(SOURCE)
Showing posts with label Family and Friends. Show all posts
Showing posts with label Family and Friends. Show all posts

Wednesday, January 31, 2007

A fill in post



Hi folks, this is Peter, I'm doing a short
post for Margaret as she has no ISP at the
moment.
This coming on top of her recent illness
has had her feeling pretty depressed, to
the degree that she talked of giving up
blogging, not wanting to see that happen
I suggested that I would do this post
explaining that she will return when she
gets her broadband back again.

It is amazing how things seem to conspire against
somebody at times, Margaret has certainly had a run like that lately,
losing her Husband and then her youngest son in rapid succession.
With her illness putting a cap on things and now computer related
problems just for the frosting on the cake.

It is Justin's birthday on Saturday 3rd Feb, it would be a nice surprise
if she were to come back to a lot of cheery messages when she returns.





Sunday, December 31, 2006

Happy New Year




I would like to thank all the kind caring blogger friends who have
given me so many wise words of comfort through my difficult Christmas.
I know that a lot of you have great sadness of your own at this time
my thoughts and prayers are with you.
The love and support that I have received from all my old and new friends have really helped in so many ways.

Thank you all once again.
I wish you one and all a very Happy New Year with many
Blessings along the way.


I spent Christmas day at Bribie Island with my eldest son and his family,as well as a very dear friend of theirs.
It was a very nice way to spend the day, nice to catch up with everyone
and sit back and be spoiled.
On the Wednesday I drove to Brisbane to see my other son
and his family, once again it was very good to catch up and have some
more family TLC. The children are always a delight.





THIS IS TOO SWEET FOR WORDS!!!

A six-year-old boy told his father he wanted to marry the little girl across the street. The father, being modern and well-schooled in handling children, hid his smile behind his hand.

"That's a serious step," he said. "Have you thought it out completely?"

"Yes," his young son answered. "We can spend one week in my room and the next in hers. It's right across the street, so I can run home if I get scared of the dark."

"How about transportation?" the father asked.

"I have my wagon, and we both have our tricycles," the little boy answered. The boy had an answer to every question the father raised.

Finally, in exasperation, his dad asked, "What about babies? When you're married, you're liable to have babies, you know."

"We've thought about that, too," the little boy replied. "We're not going to have babies. Every time she lays an egg, I'm going to step on it!"




One winter morning a couple was listening to the radio over breakfast. They hear the announcer say, "We are going to have 8 to 10 inches of snow today.

(EXTRACTED DATA)
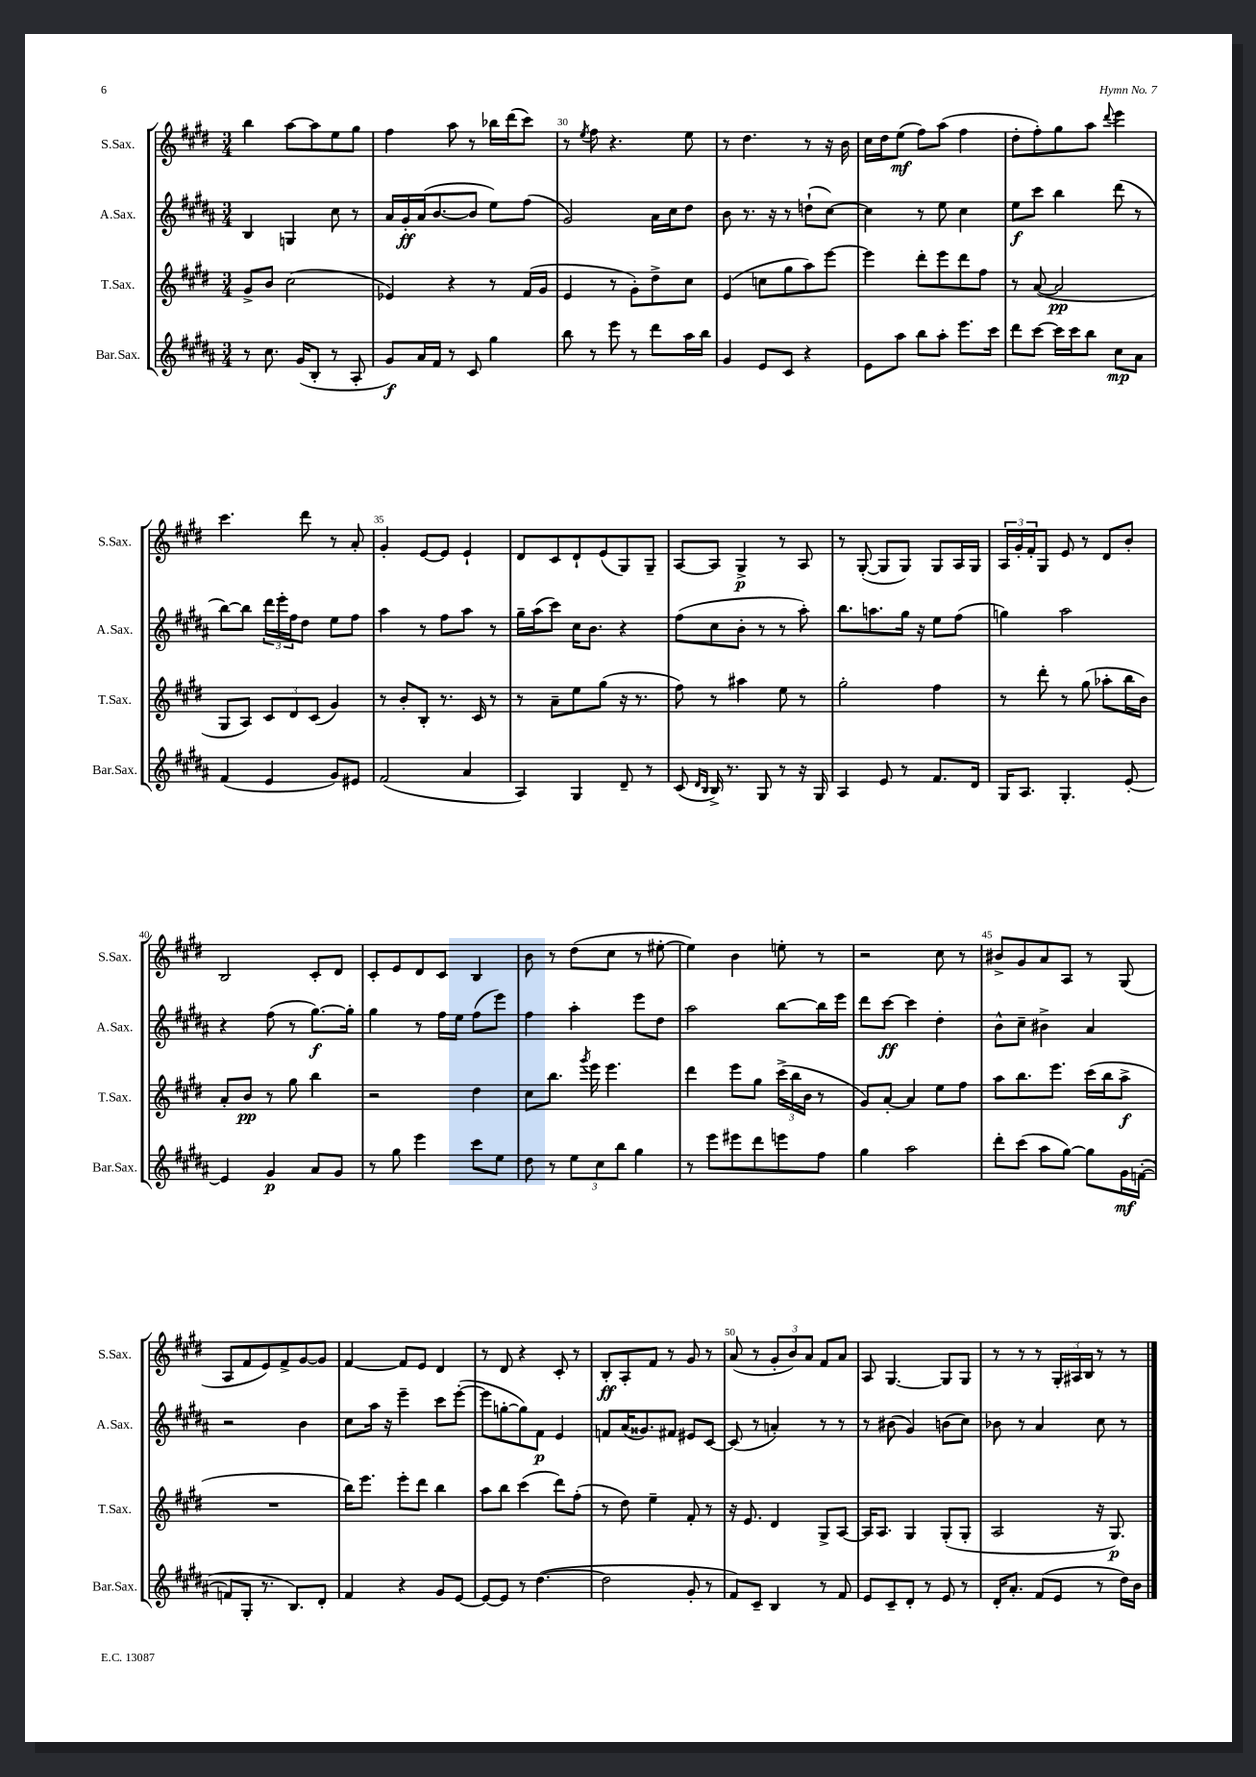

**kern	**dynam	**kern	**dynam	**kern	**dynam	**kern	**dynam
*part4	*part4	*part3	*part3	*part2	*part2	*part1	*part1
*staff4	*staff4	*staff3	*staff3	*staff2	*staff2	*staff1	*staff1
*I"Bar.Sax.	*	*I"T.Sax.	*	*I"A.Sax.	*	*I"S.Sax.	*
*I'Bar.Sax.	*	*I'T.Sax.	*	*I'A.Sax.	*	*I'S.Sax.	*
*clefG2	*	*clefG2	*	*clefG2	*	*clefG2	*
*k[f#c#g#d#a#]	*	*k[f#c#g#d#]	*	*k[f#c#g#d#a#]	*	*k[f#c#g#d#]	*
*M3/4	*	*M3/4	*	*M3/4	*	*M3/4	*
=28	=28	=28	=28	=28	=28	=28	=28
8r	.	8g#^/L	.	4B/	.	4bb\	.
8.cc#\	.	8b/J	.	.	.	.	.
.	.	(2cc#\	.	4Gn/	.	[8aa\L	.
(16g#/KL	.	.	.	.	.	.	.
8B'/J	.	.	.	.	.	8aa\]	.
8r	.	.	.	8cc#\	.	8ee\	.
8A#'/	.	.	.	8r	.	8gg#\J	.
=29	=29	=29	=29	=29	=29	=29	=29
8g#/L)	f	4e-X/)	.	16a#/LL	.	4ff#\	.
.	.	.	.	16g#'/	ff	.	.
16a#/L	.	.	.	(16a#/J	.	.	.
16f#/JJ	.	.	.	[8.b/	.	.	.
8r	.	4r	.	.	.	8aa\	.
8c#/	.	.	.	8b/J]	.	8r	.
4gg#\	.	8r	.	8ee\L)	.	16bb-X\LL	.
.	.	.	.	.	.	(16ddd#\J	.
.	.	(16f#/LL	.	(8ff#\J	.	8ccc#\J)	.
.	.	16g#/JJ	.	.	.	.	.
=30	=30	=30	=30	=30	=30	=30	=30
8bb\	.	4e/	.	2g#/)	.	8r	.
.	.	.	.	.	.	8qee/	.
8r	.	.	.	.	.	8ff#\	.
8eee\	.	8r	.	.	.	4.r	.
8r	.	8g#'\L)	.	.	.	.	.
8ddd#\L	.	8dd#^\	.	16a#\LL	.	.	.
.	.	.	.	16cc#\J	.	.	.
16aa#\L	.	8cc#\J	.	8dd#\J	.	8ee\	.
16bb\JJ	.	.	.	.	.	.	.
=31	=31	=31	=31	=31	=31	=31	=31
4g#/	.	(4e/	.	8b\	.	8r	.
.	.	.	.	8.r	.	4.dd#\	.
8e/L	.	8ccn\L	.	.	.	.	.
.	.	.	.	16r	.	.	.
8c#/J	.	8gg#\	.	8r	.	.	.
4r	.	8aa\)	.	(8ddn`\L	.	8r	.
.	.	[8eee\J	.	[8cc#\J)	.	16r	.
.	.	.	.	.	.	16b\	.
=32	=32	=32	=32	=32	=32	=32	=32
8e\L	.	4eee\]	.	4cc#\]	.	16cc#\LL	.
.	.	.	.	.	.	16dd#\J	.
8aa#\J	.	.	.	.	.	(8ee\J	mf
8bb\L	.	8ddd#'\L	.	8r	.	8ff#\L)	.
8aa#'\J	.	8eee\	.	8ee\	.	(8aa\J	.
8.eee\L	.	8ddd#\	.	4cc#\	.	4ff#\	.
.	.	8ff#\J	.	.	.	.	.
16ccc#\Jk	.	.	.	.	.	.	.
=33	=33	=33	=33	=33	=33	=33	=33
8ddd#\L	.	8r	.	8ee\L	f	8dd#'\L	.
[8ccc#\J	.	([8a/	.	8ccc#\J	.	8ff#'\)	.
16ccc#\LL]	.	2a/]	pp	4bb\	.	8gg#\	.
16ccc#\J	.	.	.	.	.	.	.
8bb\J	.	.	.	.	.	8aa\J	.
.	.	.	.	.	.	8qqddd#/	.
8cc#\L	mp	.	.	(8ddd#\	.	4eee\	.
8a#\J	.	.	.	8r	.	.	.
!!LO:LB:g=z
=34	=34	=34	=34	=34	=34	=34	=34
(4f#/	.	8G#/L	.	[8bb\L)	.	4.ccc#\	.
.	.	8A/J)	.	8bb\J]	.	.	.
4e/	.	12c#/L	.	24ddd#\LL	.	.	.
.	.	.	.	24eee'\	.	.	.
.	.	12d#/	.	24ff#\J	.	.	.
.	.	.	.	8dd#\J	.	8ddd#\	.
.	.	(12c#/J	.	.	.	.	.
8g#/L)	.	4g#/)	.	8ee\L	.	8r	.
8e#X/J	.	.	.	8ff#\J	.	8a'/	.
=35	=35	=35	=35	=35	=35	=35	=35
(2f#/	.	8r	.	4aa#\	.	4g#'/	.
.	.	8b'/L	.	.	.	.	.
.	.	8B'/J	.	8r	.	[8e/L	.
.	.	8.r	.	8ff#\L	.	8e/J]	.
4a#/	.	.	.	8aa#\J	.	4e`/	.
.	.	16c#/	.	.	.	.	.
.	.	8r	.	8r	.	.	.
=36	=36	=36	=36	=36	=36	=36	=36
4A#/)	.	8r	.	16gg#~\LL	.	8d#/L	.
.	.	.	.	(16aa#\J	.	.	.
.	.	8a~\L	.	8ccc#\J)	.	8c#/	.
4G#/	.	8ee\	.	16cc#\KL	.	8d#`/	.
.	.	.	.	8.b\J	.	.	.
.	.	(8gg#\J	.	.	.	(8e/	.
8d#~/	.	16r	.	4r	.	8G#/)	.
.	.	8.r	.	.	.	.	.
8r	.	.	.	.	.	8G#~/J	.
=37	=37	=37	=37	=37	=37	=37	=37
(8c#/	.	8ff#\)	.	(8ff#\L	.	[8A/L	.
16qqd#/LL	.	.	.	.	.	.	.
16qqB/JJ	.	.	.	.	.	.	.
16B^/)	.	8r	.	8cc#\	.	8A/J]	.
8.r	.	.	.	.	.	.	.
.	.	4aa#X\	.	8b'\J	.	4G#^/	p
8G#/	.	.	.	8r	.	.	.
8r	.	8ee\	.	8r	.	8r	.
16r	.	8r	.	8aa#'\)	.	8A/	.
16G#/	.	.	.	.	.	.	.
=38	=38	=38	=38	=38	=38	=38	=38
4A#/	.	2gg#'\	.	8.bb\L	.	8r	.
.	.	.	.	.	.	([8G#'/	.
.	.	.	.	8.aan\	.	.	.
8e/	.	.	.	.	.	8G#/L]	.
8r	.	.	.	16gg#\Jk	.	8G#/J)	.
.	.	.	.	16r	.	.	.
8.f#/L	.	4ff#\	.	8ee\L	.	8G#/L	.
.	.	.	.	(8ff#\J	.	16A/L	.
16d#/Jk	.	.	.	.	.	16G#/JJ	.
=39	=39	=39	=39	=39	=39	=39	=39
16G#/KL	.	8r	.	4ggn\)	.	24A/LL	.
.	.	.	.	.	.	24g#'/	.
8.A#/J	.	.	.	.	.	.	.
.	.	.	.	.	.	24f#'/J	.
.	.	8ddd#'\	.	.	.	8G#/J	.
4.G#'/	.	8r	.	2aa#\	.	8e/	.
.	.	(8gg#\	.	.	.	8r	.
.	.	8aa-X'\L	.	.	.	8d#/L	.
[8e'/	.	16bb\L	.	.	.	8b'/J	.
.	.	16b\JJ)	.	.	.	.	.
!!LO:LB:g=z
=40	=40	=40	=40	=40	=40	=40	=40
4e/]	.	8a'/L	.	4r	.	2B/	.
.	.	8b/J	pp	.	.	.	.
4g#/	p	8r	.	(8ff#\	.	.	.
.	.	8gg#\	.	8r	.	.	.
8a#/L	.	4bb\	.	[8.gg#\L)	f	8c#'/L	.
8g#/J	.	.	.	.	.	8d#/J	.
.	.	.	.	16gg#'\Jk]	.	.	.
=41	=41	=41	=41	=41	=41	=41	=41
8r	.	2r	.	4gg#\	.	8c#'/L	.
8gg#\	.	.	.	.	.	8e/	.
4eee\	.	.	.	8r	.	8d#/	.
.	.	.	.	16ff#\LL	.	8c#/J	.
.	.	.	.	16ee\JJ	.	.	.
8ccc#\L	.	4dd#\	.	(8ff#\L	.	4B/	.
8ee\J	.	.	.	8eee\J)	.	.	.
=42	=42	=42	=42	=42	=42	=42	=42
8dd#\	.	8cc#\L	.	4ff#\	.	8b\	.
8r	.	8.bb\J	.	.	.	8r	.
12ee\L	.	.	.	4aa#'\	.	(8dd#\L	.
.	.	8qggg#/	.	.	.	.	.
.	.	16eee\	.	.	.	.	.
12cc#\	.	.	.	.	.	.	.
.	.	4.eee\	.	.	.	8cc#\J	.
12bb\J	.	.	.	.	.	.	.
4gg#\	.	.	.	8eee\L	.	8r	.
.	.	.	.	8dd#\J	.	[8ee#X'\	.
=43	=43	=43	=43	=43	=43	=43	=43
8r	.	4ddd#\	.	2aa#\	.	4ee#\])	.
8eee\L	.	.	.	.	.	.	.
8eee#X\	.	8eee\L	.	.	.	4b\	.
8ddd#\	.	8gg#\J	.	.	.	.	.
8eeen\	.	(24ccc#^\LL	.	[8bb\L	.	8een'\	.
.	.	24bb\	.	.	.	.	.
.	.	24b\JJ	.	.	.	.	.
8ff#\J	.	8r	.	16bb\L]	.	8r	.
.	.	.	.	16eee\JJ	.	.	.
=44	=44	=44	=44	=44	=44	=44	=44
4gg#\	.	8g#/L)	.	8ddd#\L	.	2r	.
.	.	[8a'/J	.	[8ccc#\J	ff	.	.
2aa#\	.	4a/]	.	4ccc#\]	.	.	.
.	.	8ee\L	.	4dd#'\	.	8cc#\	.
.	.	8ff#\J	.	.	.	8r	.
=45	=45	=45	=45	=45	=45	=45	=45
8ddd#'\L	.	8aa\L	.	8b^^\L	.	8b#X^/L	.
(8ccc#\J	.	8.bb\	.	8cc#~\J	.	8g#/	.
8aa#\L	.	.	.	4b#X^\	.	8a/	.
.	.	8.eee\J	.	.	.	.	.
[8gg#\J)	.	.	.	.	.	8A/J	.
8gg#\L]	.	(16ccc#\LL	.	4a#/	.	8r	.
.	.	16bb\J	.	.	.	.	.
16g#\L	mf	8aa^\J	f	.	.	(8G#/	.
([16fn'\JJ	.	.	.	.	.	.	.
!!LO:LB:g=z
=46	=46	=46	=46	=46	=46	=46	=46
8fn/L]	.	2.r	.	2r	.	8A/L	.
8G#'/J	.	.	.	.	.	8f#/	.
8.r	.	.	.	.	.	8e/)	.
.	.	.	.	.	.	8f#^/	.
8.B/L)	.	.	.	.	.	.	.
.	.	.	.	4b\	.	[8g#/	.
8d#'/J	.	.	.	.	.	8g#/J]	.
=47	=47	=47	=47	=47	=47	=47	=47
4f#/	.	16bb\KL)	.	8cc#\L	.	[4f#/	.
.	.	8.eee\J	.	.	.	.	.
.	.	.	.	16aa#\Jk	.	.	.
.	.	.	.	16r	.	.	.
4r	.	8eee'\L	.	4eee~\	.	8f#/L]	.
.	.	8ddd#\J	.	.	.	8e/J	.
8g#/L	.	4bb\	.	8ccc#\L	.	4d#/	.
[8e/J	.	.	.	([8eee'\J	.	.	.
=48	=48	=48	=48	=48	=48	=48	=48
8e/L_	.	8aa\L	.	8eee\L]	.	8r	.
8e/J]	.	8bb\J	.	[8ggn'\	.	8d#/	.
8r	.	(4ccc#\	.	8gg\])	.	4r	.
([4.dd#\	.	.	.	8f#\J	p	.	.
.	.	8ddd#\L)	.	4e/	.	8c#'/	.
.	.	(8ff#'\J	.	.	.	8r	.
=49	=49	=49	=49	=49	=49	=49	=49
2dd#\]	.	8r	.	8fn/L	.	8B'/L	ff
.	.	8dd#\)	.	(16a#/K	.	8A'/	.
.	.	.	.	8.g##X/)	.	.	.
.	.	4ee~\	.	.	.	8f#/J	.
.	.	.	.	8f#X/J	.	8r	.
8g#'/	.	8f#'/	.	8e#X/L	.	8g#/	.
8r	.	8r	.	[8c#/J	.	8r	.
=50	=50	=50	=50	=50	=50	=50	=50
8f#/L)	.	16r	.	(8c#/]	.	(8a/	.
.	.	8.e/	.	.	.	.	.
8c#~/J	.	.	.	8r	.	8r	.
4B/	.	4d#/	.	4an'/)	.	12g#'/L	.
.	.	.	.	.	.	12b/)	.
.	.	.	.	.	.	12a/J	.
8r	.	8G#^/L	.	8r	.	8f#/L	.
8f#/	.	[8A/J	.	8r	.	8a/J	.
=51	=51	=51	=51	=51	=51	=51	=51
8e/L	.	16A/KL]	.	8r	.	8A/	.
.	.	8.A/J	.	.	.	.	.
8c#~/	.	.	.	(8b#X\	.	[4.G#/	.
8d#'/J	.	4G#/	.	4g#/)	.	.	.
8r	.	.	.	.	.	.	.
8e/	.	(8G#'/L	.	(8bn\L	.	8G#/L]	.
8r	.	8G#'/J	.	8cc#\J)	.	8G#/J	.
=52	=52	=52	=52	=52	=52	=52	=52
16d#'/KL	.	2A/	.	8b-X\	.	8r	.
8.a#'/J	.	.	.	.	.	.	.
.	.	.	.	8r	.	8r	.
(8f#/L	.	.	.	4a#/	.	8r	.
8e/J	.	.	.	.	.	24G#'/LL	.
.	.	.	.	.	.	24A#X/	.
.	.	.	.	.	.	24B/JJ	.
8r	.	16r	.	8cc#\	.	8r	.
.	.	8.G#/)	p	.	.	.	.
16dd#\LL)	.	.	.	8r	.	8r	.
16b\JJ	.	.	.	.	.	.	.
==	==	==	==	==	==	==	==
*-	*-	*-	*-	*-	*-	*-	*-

(REQUEST) Reproduce the passage of the blog page starting with "Thank you all" and going on through "always a delight.". Work from the blog page alone.

(REPLY)
Thank you all once again.
I wish you one and all a very Happy New Year with many
Blessings along the way.


I spent Christmas day at Bribie Island with my eldest son and his family,as well as a very dear friend of theirs.
It was a very nice way to spend the day, nice to catch up with everyone
and sit back and be spoiled.
On the Wednesday I drove to Brisbane to see my other son
and his family, once again it was very good to catch up and have some
more family TLC. The children are always a delight.